Die zweite CD dokumentiert ein Konzert, das Clara 1872 in England gegeben hat, wohin sie 19 gefeierte Tourneen führten. Robert ist lange tot, Clara arbeitet hart für den Unterhalt von Kindern und Enkeln. Sie spielt Beethoven, Brahms, Schumann, Chopin und Mendelssohn, Herzenskomponisten. Selber kommt sie in diesen Reisejahren nicht mehr zum Komponieren. Auch in den schwersten Zeiten lehnt sie finanzielle Unterstützung ab. Als Brahms Clara ermahnt, sie solle sich doch schonen, führt das zu Distanz zwischen den Lebensfreunden.

„Neben der ungezügelten, genialen Künstlernatur Robert Schumanns war Clara mir immer etwas fremd geblieben“, gesteht Claar ter Horst. „Zu folgsam schien sie mir, zu geordnet und strukturiert.“ Doch dann entdeckte die niederländische Pianistin, die an der Berliner Eisler-Hochschule lehrt, das vielschichtige Leben und Werk ihrer Namensschwester. Jetzt richtet sie ihr zusammen mit 70 Lehrenden und Studierenden ein zweitägiges „Fest für Clara“ aus. Von den Jugendtagebüchern, die zunächst noch vom Vater geschrieben wurden, spannt sich der Bogen über die Frau, Mutter und Freundin, Komponistin und Interpretin bis hin zur Herausgeberin und Pädagogin.

[Hochschule für Musik Hanns Eisler, Fr 1. 11., ab 18 Uhr, Sa 2.11., ab 11 Uhr. Weitere Infos unter www.hfm-berlin.de]

Clara zieht nach Berlin

Gegen Ende ihrer Laufbahn wurde Clara selbst Lehrerin in Frankfurt am Main. Streng soll sie gewesen sein, diese stets schwarz gekleidete Frau, die im Verdacht einer gewissen Humorlosigkeit stand. Vielen Pianistinnen hat sie die Türen aufs Konzertpodium geöffnet. Berlin, wo ihre geschiedene Mutter lebte, ist für Clara eine Art Fluchtpunkt, der auch die Möglichkeit eines anderen Lebens birgt. Nach Roberts Tod zieht Clara an die Spree, insgesamt verbringt sie zehn Jahre in der Stadt und gibt mehr als 70 Konzerte.

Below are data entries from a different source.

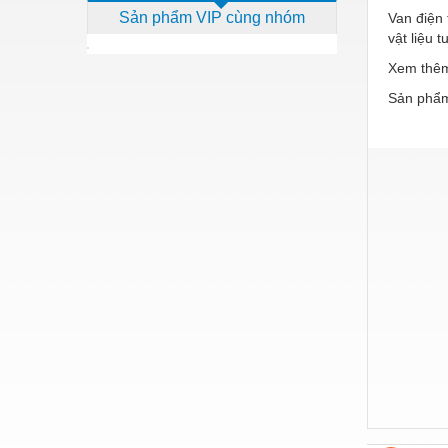
Sản phẩm VIP cùng nhóm
Van điện 
Dịch vụ - Thi công
vật liệu 
Điện công nghiệp
Xem thê
Điện gia dụng
Sản phẩm
Điện Lạnh
Đóng tàu Thiết bị
Đúc chính xác Thiết bị
Dụng cụ cầm tay
Dụng cụ cắt gọt
Dụng cụ điện
Dụng cụ đo
Gỗ - Trang thiết bị
Hàn cắt - Thiết bị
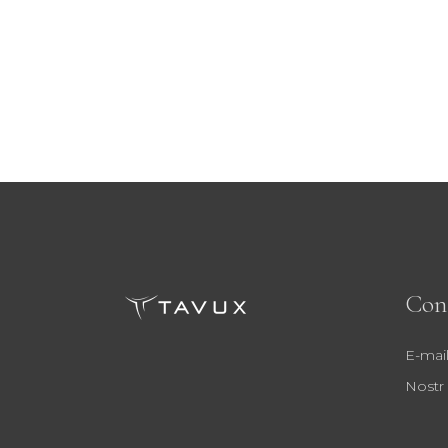
Con
E-mail
Nostr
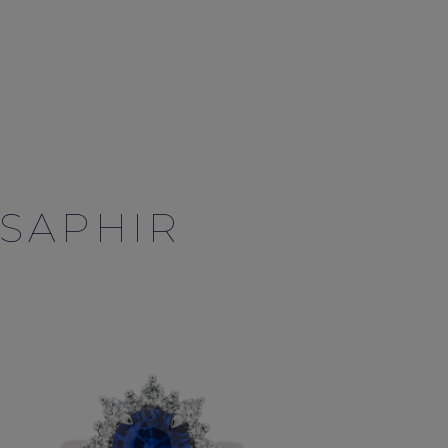
 SAPHIR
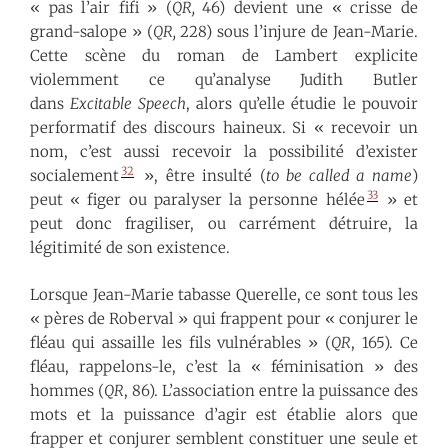
« pas l’air fifi » (
QR,
46) devient une « crisse de
grand-salope » (
QR,
228) sous l’injure de Jean-Marie.
Cette scène du roman de Lambert explicite
violemment ce qu’analyse Judith Butler
dans
Excitable Speech
, alors qu’elle étudie le pouvoir
performatif des discours haineux.
Si « recevoir un
nom, c’est aussi recevoir la possibilité d’exister
32
socialement
», être insulté (
to be called a name
)
33
peut « figer ou paralyser la personne hélée
» et
peut donc fragiliser, ou carrément détruire, la
légitimité de son existence.
Lorsque Jean-Marie tabasse Querelle, ce sont tous les
« pères de Roberval » qui frappent pour « conjurer le
fléau qui assaille les fils vulnérables » (
QR
, 165). Ce
fléau, rappelons-le, c’est la « féminisation » des
hommes (
QR
, 86). L’association entre la puissance des
mots et la puissance d’agir est établie alors que
frapper et conjurer semblent constituer une seule et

Schließlich scheint ihr die Königliche Bibliothek „eine würdige und sichere Stätte“ für Roberts Manuskripte. Heute sind auch 13 Bände mit Kompositionen von Claras Hand Teil der Berliner Schumann-Sammlung. Die Staatsbibliothek steuert eine Auswahl als Faksimiles zum Fest bei, eine Ausstellung und ein Stadtspaziergang folgen den Spuren der Jubilarin. „Benutzt die Minuten – sie sind unwiederbringlich“, hat Clara ihren Kindern eingeimpft. Die Hochschule für Musik schenkt dieser rastlosen Künstlerin zum 200. ein paar Mußestunden.